Вот я вспоминаю: детство у меня такое хорошее, с мамой, отцом. В юности хоть и трудно было, но это – счастливое время. Не было никогда достатка, но жили мы дружно, интересно. Душевно богато жили. А сейчас молодёжь мне жалко. Многие пьют, курят, секс с малолетства. Нищие они.
ЕЗЖАЙТЕ В СВОЮ РОССИЮ
Поговоришь с Ниной Петровной и диву даёшься: вот испытывает судьба человека на прочность, а он не ломается, согнётся и с новой силой выпрямляется навстречу новым ударам.
Из сырого Ленинграда, где часто болели дети, переехала Нина Петровна на Украину. Ребятишки в здоровом климате постепенно окрепли, Нина с мужем работали. Квартиру получили, дачу выстроили. Жить бы да радоваться. Но настали времена передела границ и государств в бывшем СССР. И куда дружба народов делась? Стали русские за пределами россий-ских границ нежеланными чужаками. Чуть ли не силой гнали их из родных домов.
– Всё нажитое на Украине оставили, – рассказывает женщина. – Квартиру и дачу – всё бросили. Нам сказали: всё это на украинской земле, значит, украин-ское. Даже вклады наши в банке и те оказались украин-скими. Вы русские, говорили нам, езжайте в свою Россию, там вам и помогут.
СОРОК ТЫСЯЧ«ОТСТУПНЫХ»
Вернулись в Россию и заново начали устраивать жизнь. Со своим неугомонным характером не раз приходилось Нине Петровне по чиновничьим кабинетам правды искать. К примеру, когда деньги, «немецкие отступные», не получала. Решила в то время Германия загладить свою вину перед выжившими в гитлеров-ских застенках и перечислила для них определённую сумму в марках.

● РАБОЧЕЕ ЗАДАНИЕ A
Объясните по фрагменту о Нине Петровне, почему она с семьёй переехала из Ленинграда на Украину.
● РАБОЧЕЕ ЗАДАНИЕ B
Пожалуйста, измените фрагмент о Нине Петровне между словами «Вернулись в Россию» и «сумму в марках.» включительно: замените «Германия» на «ФРГ».

● ИЗВЛЕЧЁННЫЕ СВЕДЕНИЯ
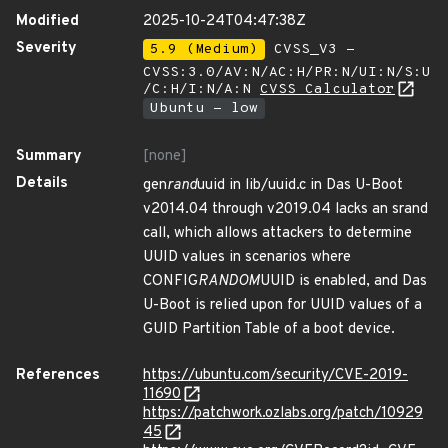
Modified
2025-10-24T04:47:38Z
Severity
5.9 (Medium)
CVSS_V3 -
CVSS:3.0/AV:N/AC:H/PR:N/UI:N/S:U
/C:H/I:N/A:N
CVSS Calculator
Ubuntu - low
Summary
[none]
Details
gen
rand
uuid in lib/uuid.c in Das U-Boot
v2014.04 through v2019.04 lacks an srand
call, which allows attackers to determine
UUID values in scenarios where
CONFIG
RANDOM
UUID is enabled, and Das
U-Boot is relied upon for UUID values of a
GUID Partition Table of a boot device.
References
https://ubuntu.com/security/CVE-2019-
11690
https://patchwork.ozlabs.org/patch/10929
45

--

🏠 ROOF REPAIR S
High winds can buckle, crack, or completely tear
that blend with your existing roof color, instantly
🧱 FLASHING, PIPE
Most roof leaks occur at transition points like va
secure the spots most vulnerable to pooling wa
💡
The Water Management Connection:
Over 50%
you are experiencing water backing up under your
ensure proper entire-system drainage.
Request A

● РЕШЕНИЕ ЗАДАНИЯ A
Ленинград был сырым городом, и дети там часто болели. В здоровом климате Украины ребятишки постепенно окрепли.

● РЕШЕНИЕ ЗАДАНИЯ B
Вернулись в Россию и заново начали устраивать жизнь. Со своим неугомонным характером не раз приходилось Нине Петровне по чиновничьим кабинетам правды искать. К примеру, когда деньги, «немецкие отступные», не получала. Решила в то время ФРГ загладить свою вину перед выжившими в гитлеров-ских застенках и перечислила для них определённую сумму в марках.